Kyle Eastwood (born May 19, 1968) is an American jazz bassist and film composer. He studied film at the University of Southern California for two years before embarking on a music career. After becoming a session player in the early 1990s and leading his own quartet, he released his first solo album, From There to Here, in 1998. His album The View From Here was released in 2013 by Jazz Village. In addition to his solo albums, Eastwood has composed music for nine of his father's, Clint Eastwood, films. Eastwood plays fretted and fretless electric bass guitar and double bass.

Early life 
Kyle Clinton Eastwood was born May 19, 1968, the son of Margaret Neville Eastwood (nee Johnson) (born 1931) and actor-director Clint Eastwood. He has a sister, Alison, who was born in 1972. He also has six known paternal half-siblings: Laurie (b. 1954), Kimber (b. 1964), Scott (b. 1986), Kathryn (b. 1988), Francesca (b. 1993) and Morgan (b. 1996).

Career

Music 

Eastwood comes from a musical family, as noted in an October 27, 2006, article from The Independent newspaper:

Music was prominent in the Eastwood home. According to his biography with Hopper Management, Eastwood grew up listening to records by jazz legends such as Miles Davis, Dave Brubeck, Thelonious Monk, and the Stan Kenton Big Band with his parents, who were both jazz lovers. Eastwood attended the Monterey Jazz Festival numerous times with his parents. "One advantage of having a famous father was I got to go backstage," Eastwood explained in an interview conducted by stepmother Dina Ruiz Eastwood. "I met a lot of artists, greats like Dizzy Gillespie and Sarah Vaughan. Looking back on that, I can see how much the musicians I met there influenced my career."

* [Extracted data]:

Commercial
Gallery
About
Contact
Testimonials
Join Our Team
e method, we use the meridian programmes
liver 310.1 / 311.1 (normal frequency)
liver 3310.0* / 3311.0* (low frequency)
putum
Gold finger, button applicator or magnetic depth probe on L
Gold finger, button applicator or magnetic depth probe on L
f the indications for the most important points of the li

* [Task instructions]:
A – Answer these from the text about Kyle Eastwood:
(i) In what year was his first solo album, From There to Here, released?
(ii) What is his sister's name, and in what year was she born?
(iii) Which festival did he attend numerous times with his parents?
B – In the text about Kyle Eastwood, reproduce word for word the part that opens with the words containing "Kyle Eastwood (born" and closes with "and double bass.".

* [List of solutions]:
A –
(i) 1998
(ii) Alison, born in 1972
(iii) The Monterey Jazz Festival

B –
Kyle Eastwood (born May 19, 1968) is an American jazz bassist and film composer. He studied film at the University of Southern California for two years before embarking on a music career. After becoming a session player in the early 1990s and leading his own quartet, he released his first solo album, From There to Here, in 1998. His album The View From Here was released in 2013 by Jazz Village. In addition to his solo albums, Eastwood has composed music for nine of his father's, Clint Eastwood, films. Eastwood plays fretted and fretless electric bass guitar and double bass.